裏方の流儀 天職にたどりついたスポーツ業界の15人
小宮 良之
スポーツ科学の主役は誰か
骨格筋は無数の筋線維の集合体である。筋線維には速筋線維と遅筋線維があって各人固有の割合(筋線維組成)を持っている。“速・遅”二大タイプの比率は生まれつきのもので変えることはできないが、速筋線維のサブタイプ間では持久力に優れた筋線維へと、後天的なトレーニングにより移行することがある云々、というような話は皆さんご存知のことと思う。
各種スポーツにおける一流アスリートの筋線維組成についての研究が1970~80年代にかけて大いに流行した。とくに陸上競技などは筋の出力特性と競技成績が結びつきやすいため盛んに研究された。若いうちに筋線維組成を調べ、好き勝手な種目を選ぶより、より適性の高い種目を選ぶべきであるというような空気も一部の研究者の間にはあった。「バカを言っちゃ困る。科学の名を借りてそんな横柄なことはやめてくれ」と思ったものだ。どんな一流アスリートでも最初は初心者なのだし、あるスポーツをやってみたらうまく行ったとか、何か感じるところがあったとか、血が騒いだりしたことがそもそもの始まりだと思うのだ。たまたま人に勧められて始めたスポーツがいつの間にか好きになって、どんな苦労があってもなぜか続いてしまったなんてこともあるかもしれない。
ほぼ“自然選択”で適性のあるスポーツを選んで強くなった人たちの筋線維組成を調べて平均を出したら、たまたま種目ごとの差が生じたというだけのことである。個人間のバラツキは非常に大きいし、筋の出力特性はトレーニングによって多様に変化するものなのだ。スポーツの成績は1つの素質だけで決まるものではない。そして何より種目の選択にいたっては、筋線維組成がどうとかいう以前に個人の自由の問題だ。そこを履き違え“科学原理主義”に陥ってはならない。スポーツ科学の主役は誰かをよく考えてデータや理論の解釈をして行くべきだ。好きな種目をトコトンやればいいじゃないか。向いているのいないのと他人から言われる筋合いはないのだ!
教科書ではない指南書として
さて、スポーツはアスリートだけで成り立っているのではない。これもご存知のことと思う。本書は、さまざまな「裏方」と呼ばれる人たちにスポットを当てたものだ。

---

| 作業項目 1 |
スポーツ科学の文章のうち、「各種スポーツにおける一流アス」から「ら言われる筋合いはないのだ!」に至るまでの全体を、一字も変えずに書き写してください。
スポーツ科学の文章とエントリとの間には、互いに何の関係もありません。

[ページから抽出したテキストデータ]

---

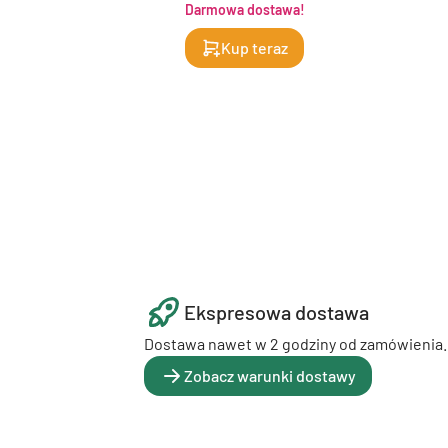
Darmowa dostawa!
Kup teraz
Ekspresowa dostawa
Dostawa nawet w 2 godziny od zamówienia.
Zobacz warunki dostawy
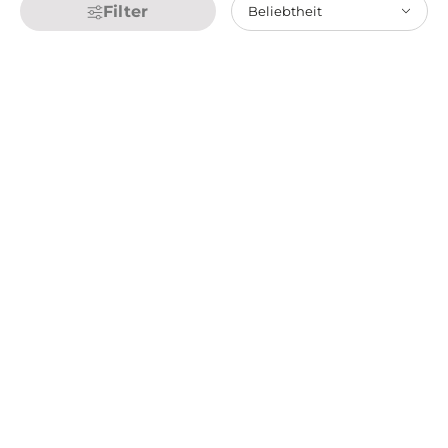
Filter
Beliebtheit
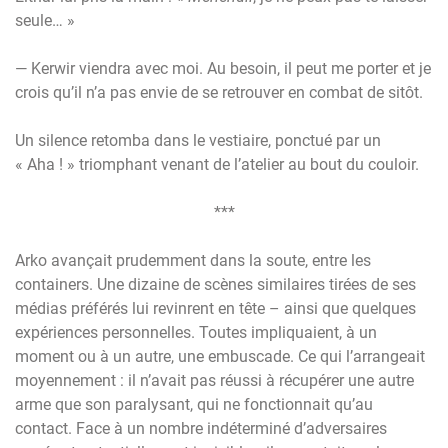
seule… »
— Kerwir viendra avec moi. Au besoin, il peut me porter et je
crois qu’il n’a pas envie de se retrouver en combat de sitôt.
Un silence retomba dans le vestiaire, ponctué par un
« Aha ! » triomphant venant de l’atelier au bout du couloir.
***
Arko avançait prudemment dans la soute, entre les
containers. Une dizaine de scènes similaires tirées de ses
médias préférés lui revinrent en tête – ainsi que quelques
expériences personnelles. Toutes impliquaient, à un
moment ou à un autre, une embuscade. Ce qui l’arrangeait
moyennement : il n’avait pas réussi à récupérer une autre
arme que son paralysant, qui ne fonctionnait qu’au
contact. Face à un nombre indéterminé d’adversaires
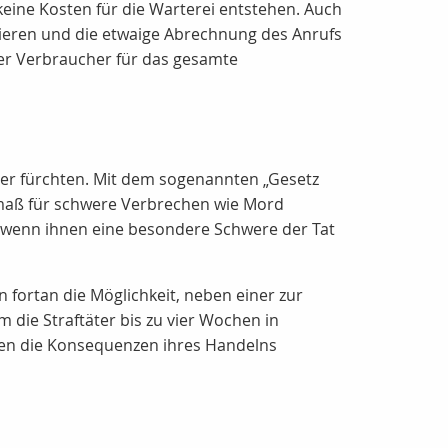
eine Kosten für die Warterei entstehen. Auch
mieren und die etwaige Abrechnung des Anrufs
er Verbraucher für das gesamte
hter fürchten. Mit dem sogenannten „Gesetz
maß für schwere Verbrechen wie Mord
, wenn ihnen eine besondere Schwere der Tat
fortan die Möglichkeit, neben einer zur
die Straftäter bis zu vier Wochen in
llen die Konsequenzen ihres Handelns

---

| 作業項目 2 |
エントリの中から「autre」という語を含む行をすべて探し出し、それぞれそのまま書き写してください。

| 解答欄 1 |
各種スポーツにおける一流アスリートの筋線維組成についての研究が1970~80年代にかけて大いに流行した。とくに陸上競技などは筋の出力特性と競技成績が結びつきやすいため盛んに研究された。若いうちに筋線維組成を調べ、好き勝手な種目を選ぶより、より適性の高い種目を選ぶべきであるというような空気も一部の研究者の間にはあった。「バカを言っちゃ困る。科学の名を借りてそんな横柄なことはやめてくれ」と思ったものだ。どんな一流アスリートでも最初は初心者なのだし、あるスポーツをやってみたらうまく行ったとか、何か感じるところがあったとか、血が騒いだりしたことがそもそもの始まりだと思うのだ。たまたま人に勧められて始めたスポーツがいつの間にか好きになって、どんな苦労があってもなぜか続いてしまったなんてこともあるかもしれない。
ほぼ“自然選択”で適性のあるスポーツを選んで強くなった人たちの筋線維組成を調べて平均を出したら、たまたま種目ごとの差が生じたというだけのことである。個人間のバラツキは非常に大きいし、筋の出力特性はトレーニングによって多様に変化するものなのだ。スポーツの成績は1つの素質だけで決まるものではない。そして何より種目の選択にいたっては、筋線維組成がどうとかいう以前に個人の自由の問題だ。そこを履き違え“科学原理主義”に陥ってはならない。スポーツ科学の主役は誰かをよく考えてデータや理論の解釈をして行くべきだ。好きな種目をトコトンやればいいじゃないか。向いているのいないのと他人から言われる筋合いはないのだ!

| 解答欄 2 |
moment ou à un autre, une embuscade. Ce qui l’arrangeait
moyennement : il n’avait pas réussi à récupérer une autre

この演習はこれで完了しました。